Чёрт возьми, он ведь поверил, что она полюбила его! Действительно поверил! Но то, как она вела себя с ним, когда Воронцов с Каратеевым привели в третье общежитие – Даша была не в себе, Павел понял это, как только увидел её. Карие глаза, обычно такие живые и яркие, тут словно остекленели. Она не видела его, Павла, не видела того, кем он был, каким он был. Ей было не важно, что у него разбито лицо и сломаны пальцы, она только вешалась ему на шею, потому что ведьмина магия заставляла её так делать – Павел ненавидел себя за то, что сделал с девушкой.
А ещё он понял, что Даша не способна его полюбить потому, что она уже любила. Игоря. Это было видно по тому, как она обняла его после снятия приворота. Она действительно его любила, может, даже ещё не осознавая. И самое паршивое во всём этом то, что всё взаимно: Игорь любил Дашу, и он бы убил любого, кто посмеет ей навредить – это Павлу довелось проверить на себе дважды. За это Гохман ненавидел Игоря. Ещё больше, чем когда либо. Ещё больше, чем ненавидел самого себя.
Павел знал, что всё глупо, что Игорь тут, в общем-то, и ни при чём. И только ли в Даше причина? Или Павел сознательно пошёл на преступление только для того, чтобы что-то доказать своему заклятому врагу? Человеку, который был, по мнению Павла, виновником всех его неудач, всех его бед и терзаний, человеку, которого он презирал уже не один год. И ради чего? Ради того, чтобы за год до окончания академии оказаться ни с чем? Ни денег, ни девушки, ни перспектив по жизни… да пропади ты пропадом, проклятая псина! Не важно, чем за это потом придётся заплатить, он не может сделать иначе.
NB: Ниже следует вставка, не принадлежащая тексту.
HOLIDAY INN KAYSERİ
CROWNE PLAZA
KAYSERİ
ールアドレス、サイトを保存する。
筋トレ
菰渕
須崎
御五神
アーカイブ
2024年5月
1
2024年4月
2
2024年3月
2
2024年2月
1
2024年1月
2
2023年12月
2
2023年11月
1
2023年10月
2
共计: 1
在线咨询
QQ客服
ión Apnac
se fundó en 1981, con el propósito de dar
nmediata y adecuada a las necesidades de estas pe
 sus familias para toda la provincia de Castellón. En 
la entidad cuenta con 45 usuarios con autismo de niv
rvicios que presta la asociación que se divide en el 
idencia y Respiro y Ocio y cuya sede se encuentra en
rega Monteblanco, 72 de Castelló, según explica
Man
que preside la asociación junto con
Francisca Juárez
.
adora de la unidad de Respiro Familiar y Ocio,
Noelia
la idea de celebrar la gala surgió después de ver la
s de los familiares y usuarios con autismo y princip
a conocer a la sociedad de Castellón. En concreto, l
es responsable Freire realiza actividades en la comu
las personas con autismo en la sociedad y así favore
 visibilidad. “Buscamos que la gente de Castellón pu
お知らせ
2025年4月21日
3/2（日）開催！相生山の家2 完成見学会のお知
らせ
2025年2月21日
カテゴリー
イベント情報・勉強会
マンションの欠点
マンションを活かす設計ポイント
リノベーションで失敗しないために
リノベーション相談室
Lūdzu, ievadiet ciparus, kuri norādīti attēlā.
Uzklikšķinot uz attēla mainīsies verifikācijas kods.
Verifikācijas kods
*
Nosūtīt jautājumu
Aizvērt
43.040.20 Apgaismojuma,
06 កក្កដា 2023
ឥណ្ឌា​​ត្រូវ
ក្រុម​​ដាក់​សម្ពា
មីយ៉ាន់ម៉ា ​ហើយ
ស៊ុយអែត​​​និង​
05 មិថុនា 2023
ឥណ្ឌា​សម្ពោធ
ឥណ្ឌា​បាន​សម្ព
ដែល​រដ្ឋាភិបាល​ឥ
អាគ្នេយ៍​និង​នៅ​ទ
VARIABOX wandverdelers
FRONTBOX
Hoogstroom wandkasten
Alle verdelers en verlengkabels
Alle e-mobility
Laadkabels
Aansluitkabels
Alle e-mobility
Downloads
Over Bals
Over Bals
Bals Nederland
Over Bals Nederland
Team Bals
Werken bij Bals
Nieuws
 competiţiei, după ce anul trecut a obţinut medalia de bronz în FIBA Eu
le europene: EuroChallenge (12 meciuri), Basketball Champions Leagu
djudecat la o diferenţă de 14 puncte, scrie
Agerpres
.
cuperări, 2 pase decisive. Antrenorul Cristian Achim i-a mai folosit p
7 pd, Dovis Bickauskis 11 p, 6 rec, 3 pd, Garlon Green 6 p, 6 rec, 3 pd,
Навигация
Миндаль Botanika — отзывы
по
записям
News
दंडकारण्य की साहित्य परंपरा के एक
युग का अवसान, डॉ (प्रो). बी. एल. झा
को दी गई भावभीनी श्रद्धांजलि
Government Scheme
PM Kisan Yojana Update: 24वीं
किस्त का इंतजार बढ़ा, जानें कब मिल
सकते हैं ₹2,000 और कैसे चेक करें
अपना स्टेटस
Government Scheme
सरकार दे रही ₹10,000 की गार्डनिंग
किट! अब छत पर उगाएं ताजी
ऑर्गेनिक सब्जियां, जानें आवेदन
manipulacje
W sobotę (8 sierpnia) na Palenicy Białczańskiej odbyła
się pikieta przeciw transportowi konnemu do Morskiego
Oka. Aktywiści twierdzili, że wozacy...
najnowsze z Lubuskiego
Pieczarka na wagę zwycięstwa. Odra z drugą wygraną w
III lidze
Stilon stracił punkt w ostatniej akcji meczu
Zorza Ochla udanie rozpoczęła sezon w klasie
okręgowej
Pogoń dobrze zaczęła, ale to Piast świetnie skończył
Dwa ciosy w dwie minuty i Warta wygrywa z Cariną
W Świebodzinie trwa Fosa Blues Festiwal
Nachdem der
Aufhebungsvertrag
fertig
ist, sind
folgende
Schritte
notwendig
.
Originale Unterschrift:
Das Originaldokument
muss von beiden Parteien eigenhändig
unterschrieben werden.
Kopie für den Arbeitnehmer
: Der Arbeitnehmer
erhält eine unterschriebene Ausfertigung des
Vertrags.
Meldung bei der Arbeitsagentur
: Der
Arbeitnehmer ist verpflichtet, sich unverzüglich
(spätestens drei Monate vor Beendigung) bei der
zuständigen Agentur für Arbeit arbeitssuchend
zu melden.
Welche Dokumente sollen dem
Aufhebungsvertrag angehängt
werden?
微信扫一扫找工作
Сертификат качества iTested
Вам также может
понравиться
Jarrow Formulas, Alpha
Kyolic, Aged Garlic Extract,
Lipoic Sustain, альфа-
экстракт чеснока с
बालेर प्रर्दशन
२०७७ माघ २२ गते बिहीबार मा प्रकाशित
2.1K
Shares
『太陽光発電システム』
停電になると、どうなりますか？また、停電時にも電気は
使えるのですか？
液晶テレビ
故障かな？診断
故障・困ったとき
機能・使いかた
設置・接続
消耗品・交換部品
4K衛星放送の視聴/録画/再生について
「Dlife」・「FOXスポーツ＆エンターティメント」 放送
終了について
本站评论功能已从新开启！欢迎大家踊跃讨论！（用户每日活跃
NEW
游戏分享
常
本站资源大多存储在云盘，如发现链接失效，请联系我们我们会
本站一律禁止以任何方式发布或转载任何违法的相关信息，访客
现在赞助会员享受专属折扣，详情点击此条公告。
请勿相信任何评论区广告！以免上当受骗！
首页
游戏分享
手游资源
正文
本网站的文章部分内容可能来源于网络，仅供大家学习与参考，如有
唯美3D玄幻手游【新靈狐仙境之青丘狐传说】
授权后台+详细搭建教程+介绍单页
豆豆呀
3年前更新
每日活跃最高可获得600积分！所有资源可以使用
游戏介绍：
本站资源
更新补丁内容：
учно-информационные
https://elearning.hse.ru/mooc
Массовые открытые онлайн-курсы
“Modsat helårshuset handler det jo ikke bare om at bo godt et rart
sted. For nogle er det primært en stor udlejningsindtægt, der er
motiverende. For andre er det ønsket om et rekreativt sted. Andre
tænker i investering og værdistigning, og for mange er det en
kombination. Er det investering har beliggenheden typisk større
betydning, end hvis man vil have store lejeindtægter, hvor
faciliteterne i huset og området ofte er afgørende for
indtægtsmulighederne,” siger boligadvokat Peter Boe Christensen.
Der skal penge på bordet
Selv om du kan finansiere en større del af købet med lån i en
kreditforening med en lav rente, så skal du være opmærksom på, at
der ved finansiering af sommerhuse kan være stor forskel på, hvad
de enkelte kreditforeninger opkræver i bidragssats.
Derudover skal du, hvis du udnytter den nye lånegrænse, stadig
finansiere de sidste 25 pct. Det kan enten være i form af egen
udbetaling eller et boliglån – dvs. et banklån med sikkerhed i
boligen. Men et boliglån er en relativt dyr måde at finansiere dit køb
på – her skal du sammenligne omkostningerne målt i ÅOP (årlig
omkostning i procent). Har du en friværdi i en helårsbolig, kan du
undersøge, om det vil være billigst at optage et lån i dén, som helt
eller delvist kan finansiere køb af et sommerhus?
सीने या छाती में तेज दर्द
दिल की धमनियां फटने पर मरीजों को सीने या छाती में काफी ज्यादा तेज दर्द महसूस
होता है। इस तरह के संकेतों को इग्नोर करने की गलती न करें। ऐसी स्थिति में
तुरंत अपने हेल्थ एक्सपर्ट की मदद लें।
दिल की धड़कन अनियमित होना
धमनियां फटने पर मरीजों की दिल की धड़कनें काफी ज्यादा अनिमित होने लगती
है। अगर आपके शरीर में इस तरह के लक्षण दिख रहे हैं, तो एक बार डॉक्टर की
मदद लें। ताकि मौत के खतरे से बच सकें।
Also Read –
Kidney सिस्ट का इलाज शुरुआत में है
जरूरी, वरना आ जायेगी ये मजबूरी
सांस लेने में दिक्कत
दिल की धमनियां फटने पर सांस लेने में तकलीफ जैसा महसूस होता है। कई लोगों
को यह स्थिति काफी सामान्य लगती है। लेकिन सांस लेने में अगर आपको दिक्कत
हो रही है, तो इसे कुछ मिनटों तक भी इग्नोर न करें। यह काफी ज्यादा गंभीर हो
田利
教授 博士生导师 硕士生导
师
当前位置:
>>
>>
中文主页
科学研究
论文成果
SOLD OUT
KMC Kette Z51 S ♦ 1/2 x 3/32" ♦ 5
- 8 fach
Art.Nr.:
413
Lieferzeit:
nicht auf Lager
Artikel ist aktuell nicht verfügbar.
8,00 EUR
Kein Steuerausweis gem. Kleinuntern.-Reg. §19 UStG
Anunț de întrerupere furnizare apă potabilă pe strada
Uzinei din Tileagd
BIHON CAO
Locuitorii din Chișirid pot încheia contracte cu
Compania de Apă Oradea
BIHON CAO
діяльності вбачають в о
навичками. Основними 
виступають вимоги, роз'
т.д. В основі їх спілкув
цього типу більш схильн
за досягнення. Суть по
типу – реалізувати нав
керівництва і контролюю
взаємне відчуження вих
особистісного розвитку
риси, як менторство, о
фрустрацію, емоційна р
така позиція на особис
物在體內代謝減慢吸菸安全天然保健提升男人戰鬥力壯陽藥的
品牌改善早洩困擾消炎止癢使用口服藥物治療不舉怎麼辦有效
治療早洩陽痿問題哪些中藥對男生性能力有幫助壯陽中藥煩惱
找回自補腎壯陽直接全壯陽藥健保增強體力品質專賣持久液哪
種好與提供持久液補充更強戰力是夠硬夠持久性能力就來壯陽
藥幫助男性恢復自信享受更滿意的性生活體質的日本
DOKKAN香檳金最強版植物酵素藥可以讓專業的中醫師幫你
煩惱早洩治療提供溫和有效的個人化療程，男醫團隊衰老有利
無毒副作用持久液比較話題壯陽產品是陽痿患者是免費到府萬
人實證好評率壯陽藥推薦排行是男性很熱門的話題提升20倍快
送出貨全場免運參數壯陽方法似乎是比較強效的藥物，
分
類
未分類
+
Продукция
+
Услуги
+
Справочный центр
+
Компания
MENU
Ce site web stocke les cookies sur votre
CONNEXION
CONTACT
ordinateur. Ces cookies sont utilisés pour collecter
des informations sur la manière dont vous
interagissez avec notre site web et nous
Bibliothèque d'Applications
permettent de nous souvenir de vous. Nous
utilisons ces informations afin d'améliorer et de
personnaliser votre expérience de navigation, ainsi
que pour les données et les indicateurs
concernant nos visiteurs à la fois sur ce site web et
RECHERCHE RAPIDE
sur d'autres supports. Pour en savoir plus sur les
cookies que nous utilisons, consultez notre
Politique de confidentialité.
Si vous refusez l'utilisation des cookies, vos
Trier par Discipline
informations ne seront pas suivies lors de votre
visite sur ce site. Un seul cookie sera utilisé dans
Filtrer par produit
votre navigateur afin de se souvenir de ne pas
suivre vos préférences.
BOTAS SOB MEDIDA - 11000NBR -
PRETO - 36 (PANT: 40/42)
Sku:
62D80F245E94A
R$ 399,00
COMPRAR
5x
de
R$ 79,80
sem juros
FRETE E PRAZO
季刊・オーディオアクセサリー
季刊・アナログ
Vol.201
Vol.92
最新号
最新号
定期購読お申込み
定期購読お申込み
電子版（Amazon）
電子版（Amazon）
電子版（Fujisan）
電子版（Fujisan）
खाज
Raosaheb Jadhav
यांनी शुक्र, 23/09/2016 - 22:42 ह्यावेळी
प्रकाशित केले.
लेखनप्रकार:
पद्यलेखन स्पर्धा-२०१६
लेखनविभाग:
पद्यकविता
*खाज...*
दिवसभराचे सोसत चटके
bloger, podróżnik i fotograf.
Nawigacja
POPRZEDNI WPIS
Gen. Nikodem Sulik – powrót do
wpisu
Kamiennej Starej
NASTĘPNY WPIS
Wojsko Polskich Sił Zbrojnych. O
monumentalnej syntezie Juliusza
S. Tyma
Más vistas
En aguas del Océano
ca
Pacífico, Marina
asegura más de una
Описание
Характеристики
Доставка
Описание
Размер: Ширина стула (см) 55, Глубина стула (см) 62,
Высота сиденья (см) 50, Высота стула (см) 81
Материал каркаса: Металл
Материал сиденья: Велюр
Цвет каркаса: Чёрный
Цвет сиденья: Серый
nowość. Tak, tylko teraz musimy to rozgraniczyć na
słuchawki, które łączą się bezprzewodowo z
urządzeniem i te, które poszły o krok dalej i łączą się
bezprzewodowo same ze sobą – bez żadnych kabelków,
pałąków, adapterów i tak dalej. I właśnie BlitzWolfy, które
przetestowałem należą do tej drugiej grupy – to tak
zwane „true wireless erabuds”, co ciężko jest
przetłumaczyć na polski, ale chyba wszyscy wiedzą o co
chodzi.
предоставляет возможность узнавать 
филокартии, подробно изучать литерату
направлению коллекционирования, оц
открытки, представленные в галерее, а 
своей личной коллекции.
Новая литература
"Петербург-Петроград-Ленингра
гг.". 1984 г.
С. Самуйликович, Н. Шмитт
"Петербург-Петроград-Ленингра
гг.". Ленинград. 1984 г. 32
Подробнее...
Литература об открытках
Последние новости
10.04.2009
И Павел всем весом, со всей злостью и силой, что у него были, толкнул Воронцова в спину.
Игорь не видел его. Как он уже говорил однажды Даше, оборотничество не давало никаких особенных способностей. Но вот рефлексы… чувства…
Он обращался собакой буквально только что, и животная суть ещё не улеглась. Игорь слышал. Тяжелые шаги позади себя, дыхание, сбивчивое от того, что Павла мелко трясло от злости или страха. Игорь не знал, что именно хочет сделать Гохман. Но он догадался.